What if everything we want we want because we’ll feel better when we have it? What does that mean about our desires?
I spent the day yesterday with a friend of over 20 years. A startup entrepreneur, he’s got at least a couple million in the bank. He lives in the suburbs, in a beautiful, large, traditional house he owns outright. He has three lovely sons, all grown. His marriage to his wife has lasted over 50 years. Even though they’re rich, they’re also frugal. Both their cars have over 100,000 miles on them. One, a passenger van looks like it has over 100,000 miles on it. The other, a beetle, is the wife’s car. It’s immaculate.
Every time I hang out with this guy, I’m impressed with who he is. He focuses his life on giving back: to his family, his community. His startups are nearly always about creating prosperity for the most disadvantaged. The latest idea of his has to do with teaching entrepreneurship to the formerly incarcerated. And, should those businesses succeed, he invites those business owners to contribute a portion of their revenues to help build other companies that will support similar causes.
My life is decidedly different. I live in an urban area, in an apartment I rent. The diversity around me is incredible. I can get anywhere I need to in at most, a 20 minute walk, 10 minute bike ride or via public transportation. If necessary, I can rent a car for longer trips, although that hardly ever happens. And, my apartment is tiny compared to my friend’s home.

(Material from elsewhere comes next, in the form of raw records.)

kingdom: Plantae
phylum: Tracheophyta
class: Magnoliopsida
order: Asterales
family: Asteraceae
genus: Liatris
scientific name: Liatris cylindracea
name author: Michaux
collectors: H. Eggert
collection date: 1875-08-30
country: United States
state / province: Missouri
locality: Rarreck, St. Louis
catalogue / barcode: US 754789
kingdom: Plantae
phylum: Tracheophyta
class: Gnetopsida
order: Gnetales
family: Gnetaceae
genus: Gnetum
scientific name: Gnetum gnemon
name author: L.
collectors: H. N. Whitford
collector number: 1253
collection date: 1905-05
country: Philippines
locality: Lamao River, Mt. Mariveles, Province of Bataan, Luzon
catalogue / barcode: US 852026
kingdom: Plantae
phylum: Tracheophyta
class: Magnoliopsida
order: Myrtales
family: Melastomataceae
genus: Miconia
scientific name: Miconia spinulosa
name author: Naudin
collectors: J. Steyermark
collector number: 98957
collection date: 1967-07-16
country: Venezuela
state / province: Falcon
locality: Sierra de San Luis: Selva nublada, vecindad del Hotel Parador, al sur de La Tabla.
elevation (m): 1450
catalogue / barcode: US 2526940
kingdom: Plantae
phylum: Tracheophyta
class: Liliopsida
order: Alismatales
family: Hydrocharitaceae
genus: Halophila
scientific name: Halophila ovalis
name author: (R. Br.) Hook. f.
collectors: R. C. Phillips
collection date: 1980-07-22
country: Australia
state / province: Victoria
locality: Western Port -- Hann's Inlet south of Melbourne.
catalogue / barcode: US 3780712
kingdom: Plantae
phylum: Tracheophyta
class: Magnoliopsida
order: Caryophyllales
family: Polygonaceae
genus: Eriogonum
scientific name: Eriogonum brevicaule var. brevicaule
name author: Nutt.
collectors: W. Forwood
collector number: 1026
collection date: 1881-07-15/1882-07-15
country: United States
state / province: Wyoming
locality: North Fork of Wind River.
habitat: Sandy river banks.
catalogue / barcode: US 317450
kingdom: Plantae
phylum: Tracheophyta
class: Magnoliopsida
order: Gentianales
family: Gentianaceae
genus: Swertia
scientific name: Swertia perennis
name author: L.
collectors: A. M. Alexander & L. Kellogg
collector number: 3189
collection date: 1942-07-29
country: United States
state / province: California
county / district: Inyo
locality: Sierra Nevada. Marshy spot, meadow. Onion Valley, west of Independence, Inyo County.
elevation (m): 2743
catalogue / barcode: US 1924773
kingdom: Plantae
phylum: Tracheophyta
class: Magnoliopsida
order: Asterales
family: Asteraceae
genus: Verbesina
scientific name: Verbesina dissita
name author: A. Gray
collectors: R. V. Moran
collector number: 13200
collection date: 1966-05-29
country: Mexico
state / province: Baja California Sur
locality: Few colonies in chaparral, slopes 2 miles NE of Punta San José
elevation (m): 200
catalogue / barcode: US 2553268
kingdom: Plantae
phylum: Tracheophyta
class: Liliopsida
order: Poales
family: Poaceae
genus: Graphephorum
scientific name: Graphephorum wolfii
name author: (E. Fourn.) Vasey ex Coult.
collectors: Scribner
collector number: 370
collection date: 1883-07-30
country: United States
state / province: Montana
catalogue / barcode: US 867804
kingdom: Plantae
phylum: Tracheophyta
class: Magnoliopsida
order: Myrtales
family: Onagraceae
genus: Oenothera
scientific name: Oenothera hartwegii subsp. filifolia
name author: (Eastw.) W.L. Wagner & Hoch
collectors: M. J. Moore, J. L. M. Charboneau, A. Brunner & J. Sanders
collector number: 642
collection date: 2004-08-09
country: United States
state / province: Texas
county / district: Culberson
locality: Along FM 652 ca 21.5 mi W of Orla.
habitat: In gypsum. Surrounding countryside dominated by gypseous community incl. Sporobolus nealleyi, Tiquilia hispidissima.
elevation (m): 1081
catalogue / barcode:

Our lives couldn’t be much different.
“It’s so refreshing”
But what stands out the most, for me, is how satisfied I am with all of my life. Not just my personal trappings, but life in general, including what’s happening here in the United States. My satisfaction, borne of the Positively Focused practice, affords me a deep peace in knowing everything is unfolding as it should. And, a knowing that life is getting better for everyone, even when it looks like it’s not.
But my friend and his wife are struggling with the “what is” of life. They’re suffering in seeing what’s happening, extrapolating a future from how they’re interpreting what’s happening into one that affords bleak misfortunes for their children, and their friends’ children. In other words, for all their material, apparent success, they can’t find the most important success of all: peace of mind.
Which is why when I shared what I see about what is and the future, the wife said “I’m so glad to hear your positive perspective on life. It’s so refreshing.”
We are joy incarnate
Materially, my wealth doesn’t compare to my friend’s. And yet, when I returned home from spending the day with him, I felt richer than ever. Not because I live in grand stature, but because my experience of life is determined by nothing other than my connection to All That Is and the joyful, sovereign, happiness that springs from that relationship alone.
Indeed, when I got home, I reveled in my own company, in my tiny apartment. I enjoyed seeing the trees in front of the building I live in and the sun splaying through their leaves. The sounds of my neighborhood felt so alive and vibrant. And in that witnessing, I knew many of the desires I once had, and still kind of have – for more money, for example – pale in comparison to the joy I feel in my own skin, in my own life.
I don’t need anything more than what I have (my life) to feel joyful, to feel peace, to feel I have all I want. And in that space, that vibration, I know anything else I desire is mine. Because I am that which I desire most.
You can enjoy a life condition as I just described. It can not be found in things. It’s not available to those pursuing what society tells us we should have. But through pursuing those things, everyone slowly realizes how relatively unsatisfying that pursuit is. And how much more value an inner-derived sense of peace offers.
Finding peace through the pursuit of the fleeting satisfaction found in material consumption is a valid path toward ultimate peace. Most people live their lives on that path. But you can take the shortcut to deep satisfaction by finding that joyful state that is YOU, right now.